Note, to get “Red Hat Secure Boot Signing 504” measured into PCR7, the public part of the certificate must be present in the UEFI SecureBoot “db” variable or Machine Owner Key (MOK) list. In case RHEL UKI is booted on a system which only has the standard Microsoft SecureBoot certificates in the UEFI variables, the main “Red Hat Secure Boot CA 5” will be measured instead. Microsoft Azure instances have the correct UEFI profile for RHEL CVM marketplace images, however, some additional configuration may be required for custom VM images.

RHEL 9.3 release brings some other CVM related features. In particular, RHEL9.3 adds support for PCI pass-thru devices to Hyper-V CVMs. Another notable change in the release is that the kexec-tools package gained support for UKIs. This is an important step in making kdump/kexec technologies supported on CVMs. Unfortunately, this cannot be tried yet with the currently existing Azure CVMs as there are pending issues which prevent kexec from working correctly when AMD SEV-SNP technology is in use.

Intel TDX Preview

Microsoft Azure is actively working on expanding the CVM offering. Earlier this year, Intel TDX-based DCesv5-series and ECesv5-series instances were announced in preview. Red Hat and Microsoft teams are actively working together to enable RHEL on these instance types. To get early access to the in-development version of RHEL for Intel TDX instances please fill the following form: https://aka.ms/tdx-rhel-93-preview

Ongoing work

There is ongoing work in a number of upstream projects to streamline the use of CVM-related technologies. For example:

• The Fedora Project is preparing a change in Fedora Linux to simplify UKI usage for various types of deployments. In particular, the use of standard tooling for managing UKIs as well as ARM64 architecture support is expected.
• The Systemd upstream project is working on making remote volume key sealing to the target vTPM a standard feature of systemd-cryptsetup/systemd-cryptenroll tools.
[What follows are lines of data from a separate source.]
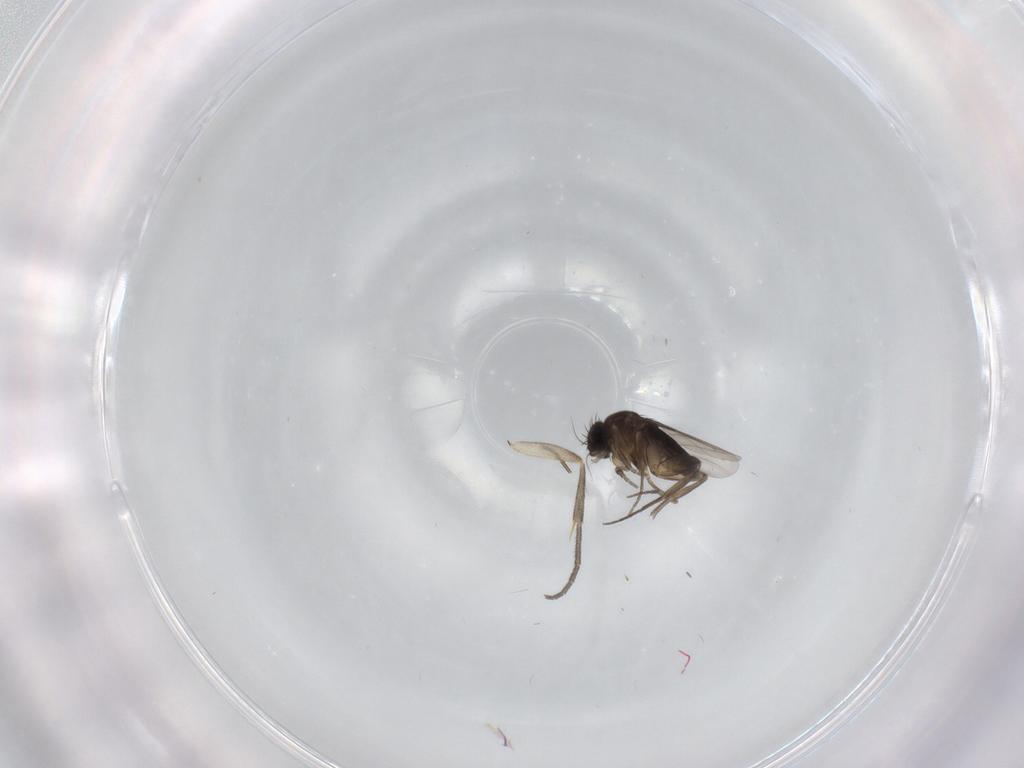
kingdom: Animalia
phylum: Arthropoda
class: Insecta
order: Diptera
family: Phoridae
Currently, different vendors use custom, non-interoperable solutions and this complicates supporting technologies like Azure’s confidential disk encryption.
• The Linux kernel has recently gained support for Intel TDX VMs on Microsoft Hyper-V hypervisors.

There are multiple pending and merged CVM and UKI related fixes in other projects, including anaconda, dracut, shim and others. 

Conclusion 

The RHEL 9.3 CVM Preview image takes another step towards making Azure Confidential VMs a fully supported platform for RHEL. We are working closely with Microsoft to make sure RHEL is a first class citizen on the currently existing and future Azure CVM instances. Starting with this minor release, RHEL CVM Preview image on Azure is publicly available. We encourage everyone who’s interested in running their workload on CVMs to try it and report issues to Red Hat Jira. Any feedback would be greatly appreciated!